It’s hard to pin a true start date on mobile phones because fixed-line phones and radio-based communication have always shared their technologies, be they in maritime communication, police operations or presidential cars. So when we were compiling our ‘The History of Mobile Phones’, we decided to focus on the age of the phones that were commercially available and relatively affordable, which actually started many years earlier than we might think. For us, the seminal moment was the release of the Motorola DynaTAC in 1973.
The original inventors probably had little idea of the direction their technology would take. What we now call a “phone” is essentially a pocket computer that bears more of a resemblance to the PDAs (personal data assistants) that were popular during the 1980s and 1990s – the only exception being their telephony capability. For most users, the internet, social media, the camera, text messaging, games, apps and navigation are the prime uses for a phone – check out a modern phone review and call clarity barely gets a mention.

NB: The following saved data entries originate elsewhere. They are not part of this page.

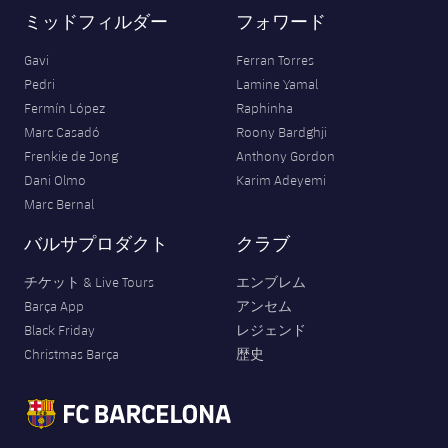
ミッドフィルダー
フォワード
Gavi
Ferran Torres
Pedri
Lamine Yamal
Fermín López
Raphinha
Marc Casadó
Roony Bardghji
Frenkie de Jong
Anthony Gordon
Dani Olmo
Karim Adeyemi
Marc Bernal
バルサプロダクト
クラブ
チケット & Live Tours
エンブレム
Barça App
アンセム
Black Friday
レジェンド
Christmas Barça
歴史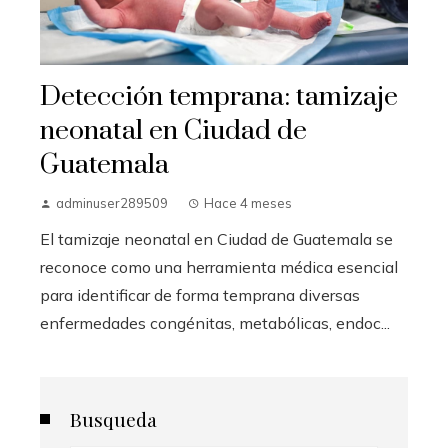
Detección temprana: tamizaje
neonatal en Ciudad de
Guatemala
adminuser289509
Hace 4 meses
El tamizaje neonatal en Ciudad de Guatemala se
reconoce como una herramienta médica esencial
para identificar de forma temprana diversas
enfermedades congénitas, metabólicas, endoc...
Busqueda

The first revolution was digitised
Phone history has necessarily been a measured evolution as network technology and handset technology have always needed to limit themselves to each other’s capabilities. But there have been a few true revolutions along the way. The first was the leap from analogue to digital, which saw its biggest take-up in the mid to late 1990s. This allowed better call quality, SMS messages and, most portentously, data communication.
The first attempt at the internet came around the turn of the millennium with Wireless Application Protocol (WAP), which allowed special WAP pages to be set up. Data was text-based, although graphics were allowable (albeit at resolutions measured in the hundreds and in monochrome LCD). 3G and 4G are upgrades to this system, and without them it’s doubtful if the second revolution would take place.
Screens you can touch
The second revolution came in the mid-00s with the arrival of the smartphone. While some insist that the iPhone was the first smartphone, there were others before it that could claim to belong to the genre. There were Windows Mobile devices, for example, that had the large screen and general functionality that anyone today would recognise as qualities of a smartphone. However with its massive success, Apple proved that the device was commercially viable that the masses would buy into – not just businesspeople.
That in turn led to the other manufacturers and developers such as Samsung, BlackBerry, LG, Microsoft and Windows investing heavily in the technology. The rise of the smartphone also ended the decade-long dominance of Nokia, Motorola and Ericsson (which merged with Sony in 2001), who have been criticised for not being “smart” enough at the start. The Android operating system was launched in 2007 and this would eventually end the iOS’s grip on the smartphone market.
More of the same?
Compared to the rapid rise between the mid-1980s and the mid-00s, progress seems to have slowed somewhat, and most new phones are really just upgraded versions of the existing ones, perhaps with a faster processors, better cameras or higher resolution screens. Even the next big thing, “wearable tech” (mainly watches and glasses) is really just the application of smartphone functionality to hands-free devices. Until someone comes up with the next big idea, we can probably expect the foreseeable future of mobile phone to be incremental. That’s no bad thing, of course – we can always use a little more speed and quality.